Well, actually, no. Here’s a good example: Mutilating the genitals of children, male and female, is still widely practised today. Some people think that genital mutilation is abhorrent, bad, wrong, evil. Other people think it OK, fine, even good. And yet another group of people believe that genital mutilation would be abhorrent, would be bad, would be evil if it were not a cultural practice, (and therefore not to be criticised or evaluated in any manner, shape or form, on any grounds at all, ever). Clearly, there is no agreement on the rightness or wrongness of genital mutilation. It is a relative not an absolute value. Just like the culturally determined value, with no rhyme or reason to it, under which some men wear neckties to work.
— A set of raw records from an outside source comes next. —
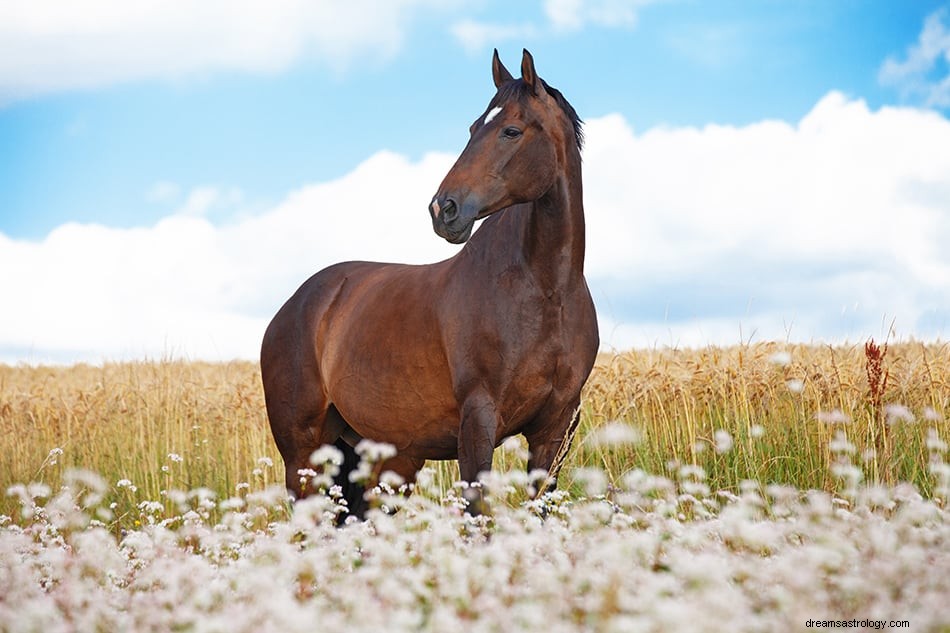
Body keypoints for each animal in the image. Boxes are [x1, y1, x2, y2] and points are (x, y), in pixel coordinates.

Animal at [258, 49, 604, 520]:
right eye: (474, 127)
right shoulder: (477, 422)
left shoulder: (556, 428)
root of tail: (295, 306)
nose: (444, 209)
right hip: (304, 457)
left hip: (383, 459)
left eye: (511, 130)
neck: (546, 291)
Most if not all people assess the worthiness or otherwise of their actions and thoughts by reference to rules or standards imposed by an authority or authorities external to the individual (eg God, gods, the law, the priesthood, the army, mom and dad, the headmaster, social worker, etc). But often, the external authority has feet of clay and acts or speaks in a way that is inconsistent with the values previously established by the selfsame authority. That's what we call hypocrisy. ("Don't do as I do, do as I say.")
The New Testament records that Jesus lost his temper with a fig tree and withered it when it would not produce fruit on demand and out of season. So, in the context of Christianity, unreasonable anger is not seen as bad, or wrong, or to be avoided. In other contexts, unreasonable anger is not valued so highly.
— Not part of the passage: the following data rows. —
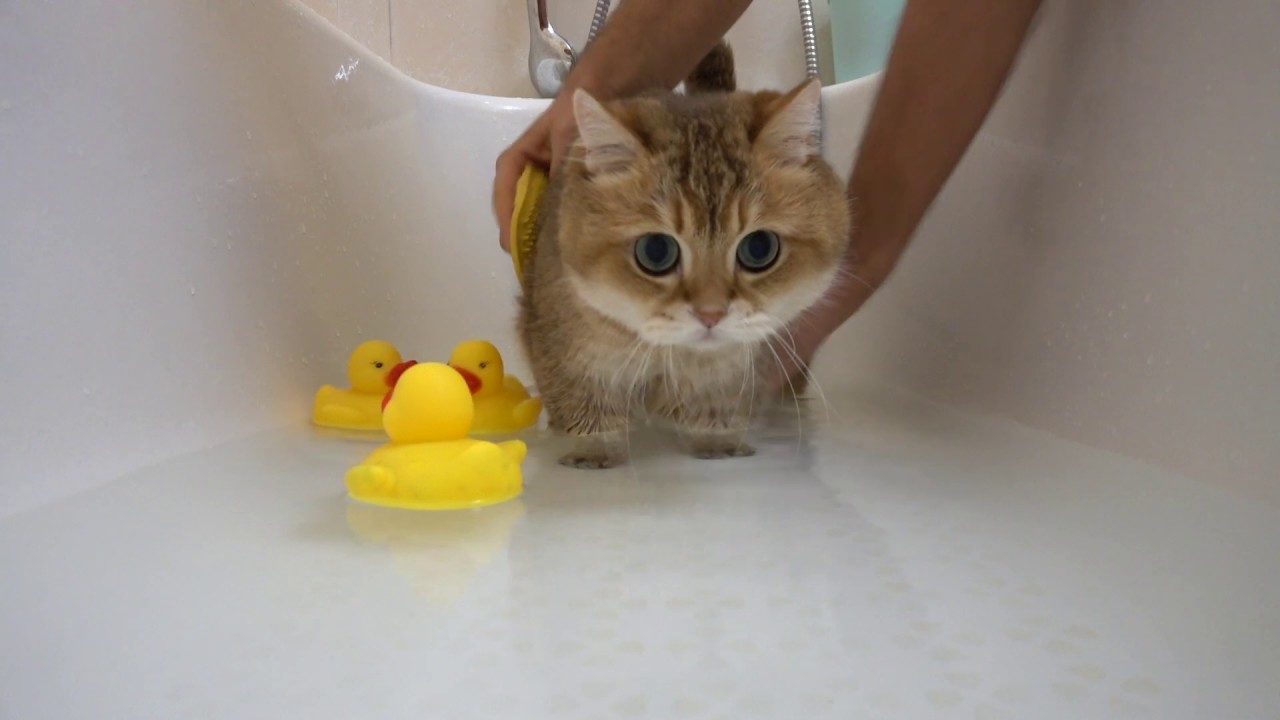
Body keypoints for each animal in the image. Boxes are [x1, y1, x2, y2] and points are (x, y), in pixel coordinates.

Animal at [514, 41, 855, 468]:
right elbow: (588, 414)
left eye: (759, 248)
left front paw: (717, 444)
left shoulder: (737, 367)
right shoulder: (567, 355)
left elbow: (716, 412)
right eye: (655, 252)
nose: (710, 314)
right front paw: (595, 452)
Some (very few) people have a strong enough belief in themselves consciously to reject the values of their culture and create their own values to live or die by. They can and often do refuse to submit to the values imposed by external authorities. Psychopaths are among those who are able and willing to examine and if need be reject the values of their culture in favour of their own 'home-grown', do-it-yourself values. Instead they use the compass of purpose to guide their behaviour. (Or so they telos!)
To illustrate, if my purpose is to travel from Paris, France to Berlin, Germany along the shortest possible route. For me to make that journey via Sydney, Australia would not be "wrong" or "bad", but rather, would not serve that particular purpose.
Another example: If I want to have a healthy respiratory system, then to smoke cigarettes would not serve my purpose. It would not be wrong or bad to smoke; it would be inadvisable given the stated purpose.
Another example: If I don't ever want to be punched in the face, then for me to punch someone in the face will not serve that particular purpose. Because by punching someone in the face I increase the likelihood of retaliation in kind. From a purpose-driven perspective, therefore, it would not be "wrong" or "bad" for me to punch someone in the face; instead, it would simply be an action that would not serve my purpose.
The answer, therefore, is no: we don't need God, or gods, or any external authority to dictate morality. The results produced by purpose-driven, values-free living are indistinguishable from those produced when values are imposed or dictated by an external authority. It's a bit like the "invisible hand" of market forces, but there's no time or space to get into that now.